# PROBLEM REQUIREMENTS
From the line containing "разрезе возрастных групп](pictures/newplot(10).png)" to the end of the records below, output each line exactly; include both ends and nothing else.

# RECORDS PROVIDED

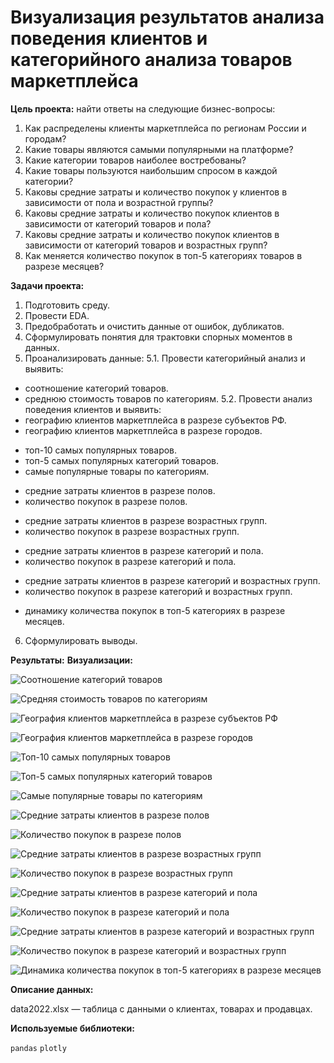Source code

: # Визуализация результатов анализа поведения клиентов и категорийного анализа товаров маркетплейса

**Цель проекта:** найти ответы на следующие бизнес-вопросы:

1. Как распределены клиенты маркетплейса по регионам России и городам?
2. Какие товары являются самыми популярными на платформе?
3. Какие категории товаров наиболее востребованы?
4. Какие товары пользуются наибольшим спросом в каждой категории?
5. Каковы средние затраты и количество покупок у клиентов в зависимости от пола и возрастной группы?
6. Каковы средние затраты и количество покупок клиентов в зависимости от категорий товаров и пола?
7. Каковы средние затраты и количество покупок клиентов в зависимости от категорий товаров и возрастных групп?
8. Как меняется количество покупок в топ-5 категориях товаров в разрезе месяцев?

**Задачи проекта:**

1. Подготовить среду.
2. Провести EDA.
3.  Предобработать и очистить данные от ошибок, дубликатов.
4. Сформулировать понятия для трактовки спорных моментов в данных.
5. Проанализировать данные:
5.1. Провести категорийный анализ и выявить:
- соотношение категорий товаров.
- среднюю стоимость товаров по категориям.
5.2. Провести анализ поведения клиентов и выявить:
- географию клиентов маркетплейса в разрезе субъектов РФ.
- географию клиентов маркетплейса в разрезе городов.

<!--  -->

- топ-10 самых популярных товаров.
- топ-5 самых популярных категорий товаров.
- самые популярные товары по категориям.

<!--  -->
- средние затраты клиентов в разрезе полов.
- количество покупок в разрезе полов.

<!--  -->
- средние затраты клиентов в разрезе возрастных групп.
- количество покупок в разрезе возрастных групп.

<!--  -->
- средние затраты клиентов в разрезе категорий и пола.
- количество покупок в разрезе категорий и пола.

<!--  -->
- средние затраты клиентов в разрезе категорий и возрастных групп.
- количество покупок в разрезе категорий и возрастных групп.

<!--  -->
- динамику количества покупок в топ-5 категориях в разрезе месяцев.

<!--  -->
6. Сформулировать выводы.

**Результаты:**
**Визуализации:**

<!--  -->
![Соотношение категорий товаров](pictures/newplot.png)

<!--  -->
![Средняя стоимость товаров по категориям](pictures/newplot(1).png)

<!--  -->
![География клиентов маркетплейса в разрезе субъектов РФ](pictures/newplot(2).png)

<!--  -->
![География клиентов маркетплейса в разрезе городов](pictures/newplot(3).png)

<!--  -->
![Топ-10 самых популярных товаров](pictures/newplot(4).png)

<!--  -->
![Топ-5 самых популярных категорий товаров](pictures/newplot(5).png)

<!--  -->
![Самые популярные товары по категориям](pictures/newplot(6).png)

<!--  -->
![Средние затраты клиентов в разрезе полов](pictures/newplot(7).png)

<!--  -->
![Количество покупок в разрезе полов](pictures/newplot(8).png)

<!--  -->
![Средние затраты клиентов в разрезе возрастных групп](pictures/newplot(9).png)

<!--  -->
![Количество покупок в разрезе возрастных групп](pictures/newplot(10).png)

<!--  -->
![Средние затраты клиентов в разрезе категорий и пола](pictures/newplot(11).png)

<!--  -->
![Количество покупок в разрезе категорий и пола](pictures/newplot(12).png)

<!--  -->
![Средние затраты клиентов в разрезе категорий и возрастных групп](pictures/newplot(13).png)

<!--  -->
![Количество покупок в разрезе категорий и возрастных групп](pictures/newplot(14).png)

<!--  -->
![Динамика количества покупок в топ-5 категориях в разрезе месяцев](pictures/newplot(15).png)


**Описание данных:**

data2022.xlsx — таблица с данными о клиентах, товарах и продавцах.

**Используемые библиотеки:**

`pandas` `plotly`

# SOLUTION FOR THIS TASK
![Количество покупок в разрезе возрастных групп](pictures/newplot(10).png)

<!--  -->
![Средние затраты клиентов в разрезе категорий и пола](pictures/newplot(11).png)

<!--  -->
![Количество покупок в разрезе категорий и пола](pictures/newplot(12).png)

<!--  -->
![Средние затраты клиентов в разрезе категорий и возрастных групп](pictures/newplot(13).png)

<!--  -->
![Количество покупок в разрезе категорий и возрастных групп](pictures/newplot(14).png)

<!--  -->
![Динамика количества покупок в топ-5 категориях в разрезе месяцев](pictures/newplot(15).png)


**Описание данных:**

data2022.xlsx — таблица с данными о клиентах, товарах и продавцах.

**Используемые библиотеки:**

`pandas` `plotly`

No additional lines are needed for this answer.